* What this task involves
The required output is every record, written out exactly.

Content starts

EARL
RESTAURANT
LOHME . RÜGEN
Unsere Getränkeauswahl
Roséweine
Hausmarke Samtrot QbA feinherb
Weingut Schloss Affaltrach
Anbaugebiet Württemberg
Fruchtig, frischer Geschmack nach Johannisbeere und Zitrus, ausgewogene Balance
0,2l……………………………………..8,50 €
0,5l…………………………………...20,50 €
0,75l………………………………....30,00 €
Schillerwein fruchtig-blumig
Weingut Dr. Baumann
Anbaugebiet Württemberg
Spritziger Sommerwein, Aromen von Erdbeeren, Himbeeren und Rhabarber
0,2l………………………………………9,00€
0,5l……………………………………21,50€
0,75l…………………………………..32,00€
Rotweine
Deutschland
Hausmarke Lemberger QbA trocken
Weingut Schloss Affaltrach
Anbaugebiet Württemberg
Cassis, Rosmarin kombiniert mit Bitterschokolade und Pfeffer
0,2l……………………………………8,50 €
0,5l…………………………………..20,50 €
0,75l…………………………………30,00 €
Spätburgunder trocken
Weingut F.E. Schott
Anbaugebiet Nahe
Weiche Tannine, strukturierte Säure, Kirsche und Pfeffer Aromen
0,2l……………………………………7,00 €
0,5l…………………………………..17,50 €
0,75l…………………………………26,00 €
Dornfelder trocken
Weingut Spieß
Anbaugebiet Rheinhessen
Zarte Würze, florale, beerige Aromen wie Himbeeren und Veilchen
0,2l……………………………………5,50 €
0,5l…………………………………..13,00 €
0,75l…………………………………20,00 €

Content ends

* Output of the exercise
EARL
RESTAURANT
LOHME . RÜGEN
Unsere Getränkeauswahl
Roséweine
Hausmarke Samtrot QbA feinherb
Weingut Schloss Affaltrach
Anbaugebiet Württemberg
Fruchtig, frischer Geschmack nach Johannisbeere und Zitrus, ausgewogene Balance
0,2l……………………………………..8,50 €
0,5l…………………………………...20,50 €
0,75l………………………………....30,00 €
Schillerwein fruchtig-blumig
Weingut Dr. Baumann
Anbaugebiet Württemberg
Spritziger Sommerwein, Aromen von Erdbeeren, Himbeeren und Rhabarber
0,2l………………………………………9,00€
0,5l……………………………………21,50€
0,75l…………………………………..32,00€
Rotweine
Deutschland
Hausmarke Lemberger QbA trocken
Weingut Schloss Affaltrach
Anbaugebiet Württemberg
Cassis, Rosmarin kombiniert mit Bitterschokolade und Pfeffer
0,2l……………………………………8,50 €
0,5l…………………………………..20,50 €
0,75l…………………………………30,00 €
Spätburgunder trocken
Weingut F.E. Schott
Anbaugebiet Nahe
Weiche Tannine, strukturierte Säure, Kirsche und Pfeffer Aromen
0,2l……………………………………7,00 €
0,5l…………………………………..17,50 €
0,75l…………………………………26,00 €
Dornfelder trocken
Weingut Spieß
Anbaugebiet Rheinhessen
Zarte Würze, florale, beerige Aromen wie Himbeeren und Veilchen
0,2l……………………………………5,50 €
0,5l…………………………………..13,00 €
0,75l…………………………………20,00 €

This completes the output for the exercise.